Marcos apareció en la entrada del garaje montado en la vieja moto que había guardada en el cobertizo. Se había tomado su tiempo para vestirse para la ocasión. Llevaba puesto el mono ignífugo del cuartel, fabricado de una pieza y engarzado con costuras de hilo Nomex, botas de media caña con suelo aislante, gruesos guantes de cuero, mascarilla y sobre la cabeza su antiguo casco de bombero. Había cogido una bolsa de deportes que llevaba colgada al hombro y también una cadena que arrollaba en la cintura. Sin mediar palabra, arrancó la moto y a toda velocidad se dirigió a una de las lenguas, con la bolsa de deportes rodando arrastrada por el suelo tras el vehículo y asida por la cadena. La moto atravesó el terreno en llamas y la bolsa de deportes salió ardiendo de la zona como una tea.  Alcanzó la vaguada que había a pie de monte entra las dos lenguas y la atravesó sin contemplaciones, incendiándola a su paso. Una línea de fuego a unos metros del cortafuegos de Andrés brotó entre los matojos. La bolsa de deportes era como una antorcha que prendía sin piedad. Al verlo, padre pensó en dispararle con la escopeta para librarle definitivamente de su locura, pero con las manos quemadas sería difícil que acertara.  Al alcanzar la segunda lengua, viró con la moto y se detuvo en medio del prado. Entonces, ocurrió el milagro. El frente de llamas que Marcos había sembrado entre las dos lenguas de fuego rebotó débilmente en el surco arado por Andrés y comenzó a trepar montaña arriba formando un contrafuego. Con el nuevo incendio, el viento cambió de dirección, arrastrando la humareda hacia la cima del cerro.

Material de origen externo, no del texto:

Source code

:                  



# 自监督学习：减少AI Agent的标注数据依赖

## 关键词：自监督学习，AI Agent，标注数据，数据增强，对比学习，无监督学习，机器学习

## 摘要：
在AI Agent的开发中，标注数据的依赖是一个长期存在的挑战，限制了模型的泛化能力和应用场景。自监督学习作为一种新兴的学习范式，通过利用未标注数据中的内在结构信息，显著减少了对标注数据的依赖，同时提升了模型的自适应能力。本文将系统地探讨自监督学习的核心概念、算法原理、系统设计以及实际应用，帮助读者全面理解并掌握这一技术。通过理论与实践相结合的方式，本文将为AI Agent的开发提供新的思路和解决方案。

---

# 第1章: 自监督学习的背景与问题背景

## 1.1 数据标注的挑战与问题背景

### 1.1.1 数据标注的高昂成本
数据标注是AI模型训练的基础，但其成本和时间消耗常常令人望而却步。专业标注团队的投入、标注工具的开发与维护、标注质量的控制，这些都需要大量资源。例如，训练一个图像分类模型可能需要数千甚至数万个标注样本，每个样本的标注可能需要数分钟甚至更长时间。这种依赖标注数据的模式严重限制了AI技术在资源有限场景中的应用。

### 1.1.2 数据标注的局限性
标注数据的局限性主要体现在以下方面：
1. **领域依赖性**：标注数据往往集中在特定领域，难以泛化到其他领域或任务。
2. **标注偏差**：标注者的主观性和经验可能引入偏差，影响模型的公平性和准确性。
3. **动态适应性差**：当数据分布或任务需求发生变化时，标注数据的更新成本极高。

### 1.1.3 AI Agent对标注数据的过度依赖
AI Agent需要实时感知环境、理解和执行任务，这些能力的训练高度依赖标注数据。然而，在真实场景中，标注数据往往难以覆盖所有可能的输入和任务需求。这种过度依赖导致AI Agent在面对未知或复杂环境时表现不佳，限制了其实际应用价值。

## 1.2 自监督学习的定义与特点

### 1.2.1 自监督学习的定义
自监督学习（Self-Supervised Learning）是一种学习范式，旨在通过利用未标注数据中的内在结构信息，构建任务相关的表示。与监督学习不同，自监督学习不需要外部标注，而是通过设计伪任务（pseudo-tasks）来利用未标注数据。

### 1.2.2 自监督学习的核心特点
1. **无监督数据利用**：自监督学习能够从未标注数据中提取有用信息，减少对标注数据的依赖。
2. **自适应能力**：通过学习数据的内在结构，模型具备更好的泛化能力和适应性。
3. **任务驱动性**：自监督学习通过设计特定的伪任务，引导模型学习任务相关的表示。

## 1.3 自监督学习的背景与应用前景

Marcos contempló embelesado el combate entre las dos bestias. Sus pupilas dilatadas escudriñaron las entrañas de los dos colosos enfrentándose a campo abierto. Sus semblante vibraba de placer y de sus labios entreabiertos surgían susurros de asombro. Cuando regresó del estado de trance, encontró a su hermano mirándole con furia.

-         ¡Fuiste tu!. ¿Cómo pudiste?....

Andrés agarró a su hermano del cuello, apretando hasta que el dolor que sentía en el alma le hizo doblar el espinazo y caer de rodillas. Su amado bosque se había calcinado. Con él, media vida había partido. Sus recuerdos de niñez, sus  amistades, su primer amor entre los pinos, sensaciones, olores, sabores .... perdidos en la ceniza.

Llegó el otoño y con él las celebraciones. El ministro en persona iba a asistir a las condecoraciones de los dos héroes que con su valor y esfuerzo habían salvado desinteresadamente al pueblo de las llamas. Aunque, por supuesto, no iban a ser readmitidos, ya que con el monte calcinado como estaba, en el futuro no serían necesarios nuevos retenes. El ministro recordó las palabras de un reciente presidente de EEUU y sonrió: ¡La pasta que iban a ahorrarse en  la conservación del maldito bosque!. Pero lo mejor estaba por venir. Con el nuevo cambio en la ley, que ahora permitía de nuevo construir en zonas incendiadas, quedaba abierto el camino de futuras recalificaciones.

Tras las condecoraciones, el ministro pronunció su discurso. Y mientras Andrés miraba a su hermano con odio creciente, Miguel no podía evitar sonreír cuando escuchaba en boca del ministro la respuesta de siempre. La única que parece saben dar para cualquier problema: Endurecer las sanciones.